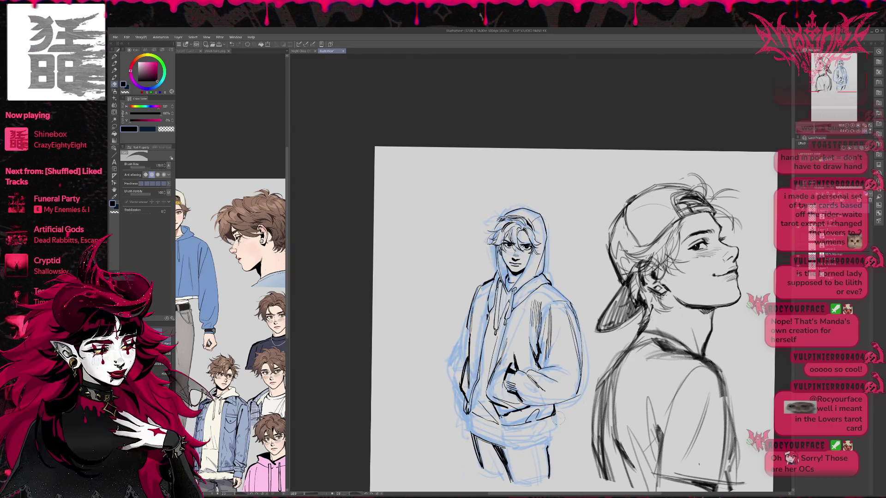
key("p")
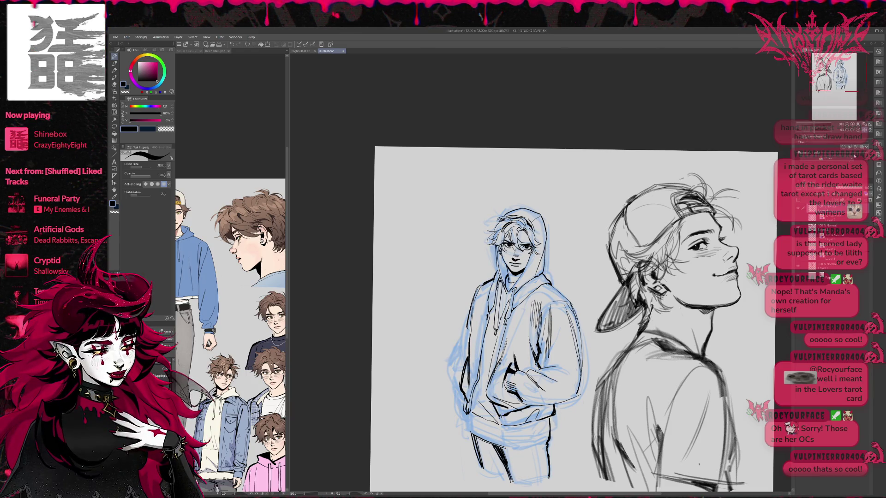
Mirror the canvas, erase the old hem strokes, and ink a short replacement line.
key("h")
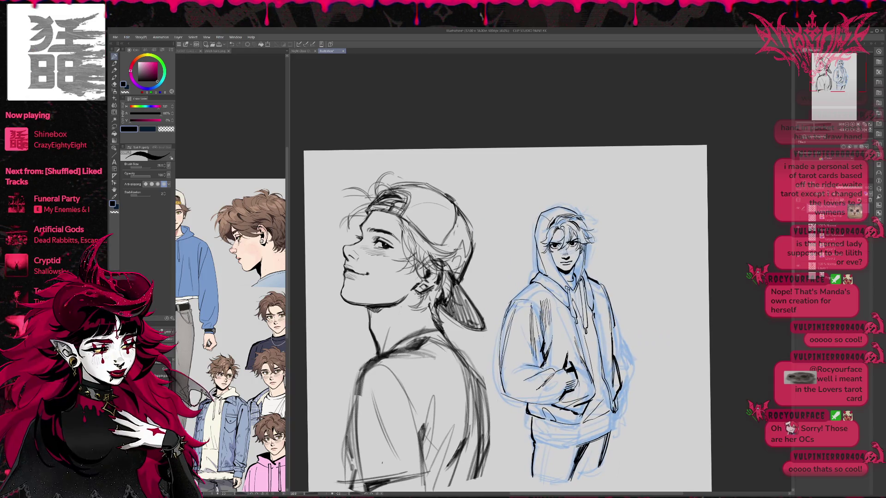
key("e")
left_click_drag(579, 447, 572, 476)
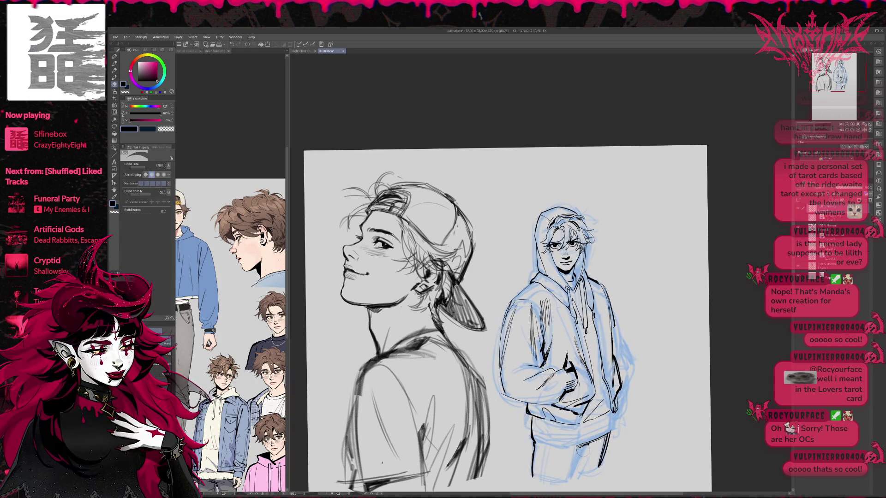
key("p")
left_click_drag(587, 445, 577, 463)
Redraw the strokes across the hoodie bottom, then flip the canvas back to normal.
left_click_drag(533, 428, 580, 446)
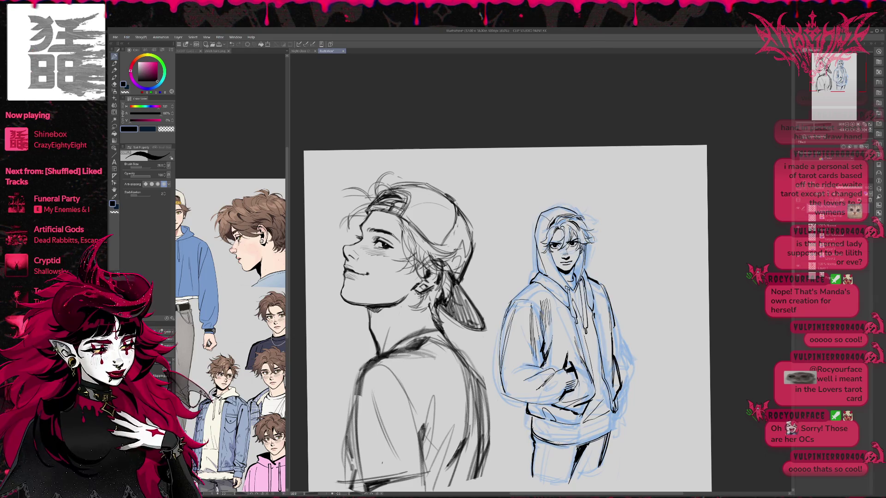
key("ctrl+z")
key("ctrl+z")
left_click_drag(533, 431, 586, 447)
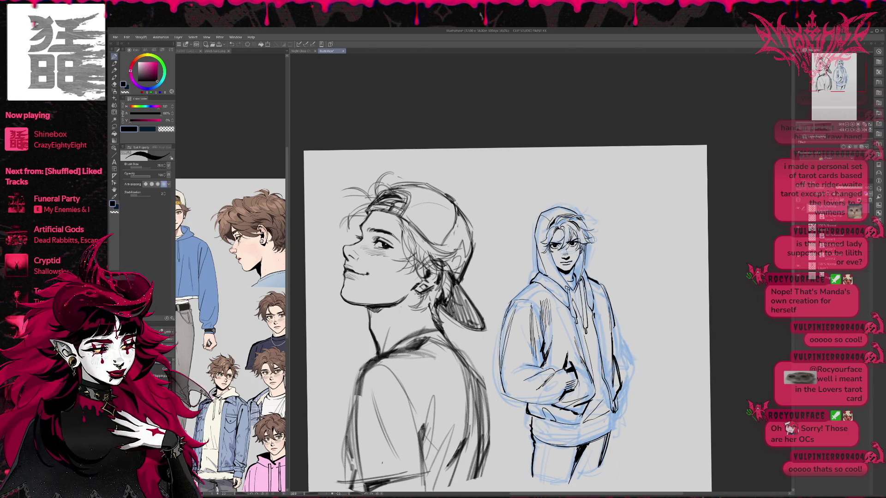
left_click_drag(537, 436, 596, 440)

● ● ● ●

## What this task involves
Lines from the one that holds "left_click_drag(533, 428, 580, 446)" through the final line of the material are to be duplicated exactly; no pictures belong in the copy.

## Answer to this exercise
left_click_drag(533, 428, 580, 446)
key("ctrl+z")
key("ctrl+z")
left_click_drag(533, 431, 586, 447)
left_click_drag(537, 436, 596, 440)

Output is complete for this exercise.